Pull out every line in the listing below that contains the string "depth".

Material supplied:
********

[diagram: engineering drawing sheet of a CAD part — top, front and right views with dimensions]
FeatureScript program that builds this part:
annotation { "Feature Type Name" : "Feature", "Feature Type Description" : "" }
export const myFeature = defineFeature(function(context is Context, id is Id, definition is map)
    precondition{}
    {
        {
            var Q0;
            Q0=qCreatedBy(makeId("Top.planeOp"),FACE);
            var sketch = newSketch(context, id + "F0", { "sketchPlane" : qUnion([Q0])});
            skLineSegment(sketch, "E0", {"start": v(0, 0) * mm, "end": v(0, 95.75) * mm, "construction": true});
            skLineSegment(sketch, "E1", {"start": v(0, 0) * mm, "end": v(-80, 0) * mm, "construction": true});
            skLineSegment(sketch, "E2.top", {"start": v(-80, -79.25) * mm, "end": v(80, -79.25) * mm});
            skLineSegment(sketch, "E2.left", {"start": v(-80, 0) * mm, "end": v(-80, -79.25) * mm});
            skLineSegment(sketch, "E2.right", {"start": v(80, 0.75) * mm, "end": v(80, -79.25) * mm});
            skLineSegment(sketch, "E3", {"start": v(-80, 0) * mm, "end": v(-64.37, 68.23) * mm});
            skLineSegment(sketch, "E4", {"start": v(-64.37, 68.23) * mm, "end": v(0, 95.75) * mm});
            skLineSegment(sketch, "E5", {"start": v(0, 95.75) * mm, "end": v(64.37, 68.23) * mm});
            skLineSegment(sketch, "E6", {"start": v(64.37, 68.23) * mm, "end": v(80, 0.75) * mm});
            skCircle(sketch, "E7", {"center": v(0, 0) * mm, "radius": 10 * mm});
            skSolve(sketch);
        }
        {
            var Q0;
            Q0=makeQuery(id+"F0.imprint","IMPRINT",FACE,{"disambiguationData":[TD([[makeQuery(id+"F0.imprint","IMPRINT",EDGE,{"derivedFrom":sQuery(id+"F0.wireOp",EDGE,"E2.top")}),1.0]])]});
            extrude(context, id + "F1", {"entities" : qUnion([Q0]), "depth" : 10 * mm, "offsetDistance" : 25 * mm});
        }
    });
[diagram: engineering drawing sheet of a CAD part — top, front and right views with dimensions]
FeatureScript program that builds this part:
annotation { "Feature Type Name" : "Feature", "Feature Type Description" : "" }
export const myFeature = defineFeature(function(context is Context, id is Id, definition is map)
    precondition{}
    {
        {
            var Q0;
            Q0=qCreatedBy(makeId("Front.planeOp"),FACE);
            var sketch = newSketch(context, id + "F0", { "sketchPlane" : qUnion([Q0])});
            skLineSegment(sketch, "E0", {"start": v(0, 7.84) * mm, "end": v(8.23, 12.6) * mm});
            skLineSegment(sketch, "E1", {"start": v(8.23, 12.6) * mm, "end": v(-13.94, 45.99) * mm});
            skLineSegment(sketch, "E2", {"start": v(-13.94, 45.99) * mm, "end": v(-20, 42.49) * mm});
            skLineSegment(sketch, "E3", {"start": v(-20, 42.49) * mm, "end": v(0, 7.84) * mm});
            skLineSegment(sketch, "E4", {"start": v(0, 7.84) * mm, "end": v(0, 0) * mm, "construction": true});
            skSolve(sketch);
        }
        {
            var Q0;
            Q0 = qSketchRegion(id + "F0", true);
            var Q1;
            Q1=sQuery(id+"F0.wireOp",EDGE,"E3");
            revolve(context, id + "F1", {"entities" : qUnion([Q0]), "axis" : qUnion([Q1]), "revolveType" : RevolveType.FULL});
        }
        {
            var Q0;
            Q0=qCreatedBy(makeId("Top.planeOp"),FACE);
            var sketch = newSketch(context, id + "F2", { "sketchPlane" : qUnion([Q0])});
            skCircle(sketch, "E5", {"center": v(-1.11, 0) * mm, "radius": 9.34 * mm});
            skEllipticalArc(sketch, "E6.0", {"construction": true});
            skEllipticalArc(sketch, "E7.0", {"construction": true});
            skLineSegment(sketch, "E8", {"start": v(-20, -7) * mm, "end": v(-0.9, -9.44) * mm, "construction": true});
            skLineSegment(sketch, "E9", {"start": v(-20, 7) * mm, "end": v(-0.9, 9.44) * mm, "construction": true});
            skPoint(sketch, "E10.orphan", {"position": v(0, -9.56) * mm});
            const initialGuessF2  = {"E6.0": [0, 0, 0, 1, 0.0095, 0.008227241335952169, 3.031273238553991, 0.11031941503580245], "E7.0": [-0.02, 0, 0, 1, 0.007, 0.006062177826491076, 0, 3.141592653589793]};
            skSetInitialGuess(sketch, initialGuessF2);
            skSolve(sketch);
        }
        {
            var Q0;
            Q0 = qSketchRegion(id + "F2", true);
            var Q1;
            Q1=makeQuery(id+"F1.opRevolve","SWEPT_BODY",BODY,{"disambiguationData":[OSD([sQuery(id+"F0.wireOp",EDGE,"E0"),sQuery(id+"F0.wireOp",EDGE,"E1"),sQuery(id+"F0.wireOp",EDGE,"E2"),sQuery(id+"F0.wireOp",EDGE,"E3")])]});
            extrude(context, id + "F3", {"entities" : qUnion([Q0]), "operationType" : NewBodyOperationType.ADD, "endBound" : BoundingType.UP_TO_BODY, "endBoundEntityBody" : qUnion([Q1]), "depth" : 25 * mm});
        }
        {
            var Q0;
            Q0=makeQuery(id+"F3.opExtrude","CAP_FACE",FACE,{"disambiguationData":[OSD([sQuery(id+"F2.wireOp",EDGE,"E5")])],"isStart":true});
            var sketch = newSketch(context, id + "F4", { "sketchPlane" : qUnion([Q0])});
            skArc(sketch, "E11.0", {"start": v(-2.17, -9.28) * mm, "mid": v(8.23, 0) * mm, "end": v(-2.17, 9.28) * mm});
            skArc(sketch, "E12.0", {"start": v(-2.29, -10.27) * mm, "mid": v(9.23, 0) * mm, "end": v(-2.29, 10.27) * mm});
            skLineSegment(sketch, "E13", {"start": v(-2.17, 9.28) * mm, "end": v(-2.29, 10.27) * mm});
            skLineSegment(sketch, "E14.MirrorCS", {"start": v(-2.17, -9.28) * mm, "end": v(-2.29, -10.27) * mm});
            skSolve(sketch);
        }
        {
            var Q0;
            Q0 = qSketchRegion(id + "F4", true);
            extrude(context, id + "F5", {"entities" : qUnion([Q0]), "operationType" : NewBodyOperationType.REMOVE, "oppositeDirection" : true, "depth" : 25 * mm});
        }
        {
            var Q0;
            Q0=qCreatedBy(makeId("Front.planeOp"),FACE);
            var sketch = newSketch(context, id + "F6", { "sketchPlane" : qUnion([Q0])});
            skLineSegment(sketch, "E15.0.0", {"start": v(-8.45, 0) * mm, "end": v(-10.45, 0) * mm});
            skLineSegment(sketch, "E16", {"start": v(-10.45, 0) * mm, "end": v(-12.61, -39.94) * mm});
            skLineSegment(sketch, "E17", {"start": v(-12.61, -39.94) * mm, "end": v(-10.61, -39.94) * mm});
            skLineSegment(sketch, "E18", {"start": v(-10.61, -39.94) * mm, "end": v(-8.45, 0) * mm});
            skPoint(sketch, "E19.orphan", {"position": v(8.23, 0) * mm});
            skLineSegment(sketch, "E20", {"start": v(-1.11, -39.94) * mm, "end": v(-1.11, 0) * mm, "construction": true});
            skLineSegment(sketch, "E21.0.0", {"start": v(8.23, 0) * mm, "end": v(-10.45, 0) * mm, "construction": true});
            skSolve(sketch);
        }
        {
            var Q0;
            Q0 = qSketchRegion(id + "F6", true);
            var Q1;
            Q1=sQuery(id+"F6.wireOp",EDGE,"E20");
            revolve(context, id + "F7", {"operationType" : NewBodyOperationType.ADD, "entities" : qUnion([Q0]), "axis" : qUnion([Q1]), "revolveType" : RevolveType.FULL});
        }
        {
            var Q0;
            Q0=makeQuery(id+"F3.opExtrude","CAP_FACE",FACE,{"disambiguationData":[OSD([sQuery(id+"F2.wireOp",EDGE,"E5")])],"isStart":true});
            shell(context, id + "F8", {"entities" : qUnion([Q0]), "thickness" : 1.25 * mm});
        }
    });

********

Solved problem:
            extrude(context, id + "F1", {"entities" : qUnion([Q0]), "depth" : 10 * mm, "offsetDistance" : 25 * mm});
            extrude(context, id + "F3", {"entities" : qUnion([Q0]), "operationType" : NewBodyOperationType.ADD, "endBound" : BoundingType.UP_TO_BODY, "endBoundEntityBody" : qUnion([Q1]), "depth" : 25 * mm});
            extrude(context, id + "F5", {"entities" : qUnion([Q0]), "operationType" : NewBodyOperationType.REMOVE, "oppositeDirection" : true, "depth" : 25 * mm});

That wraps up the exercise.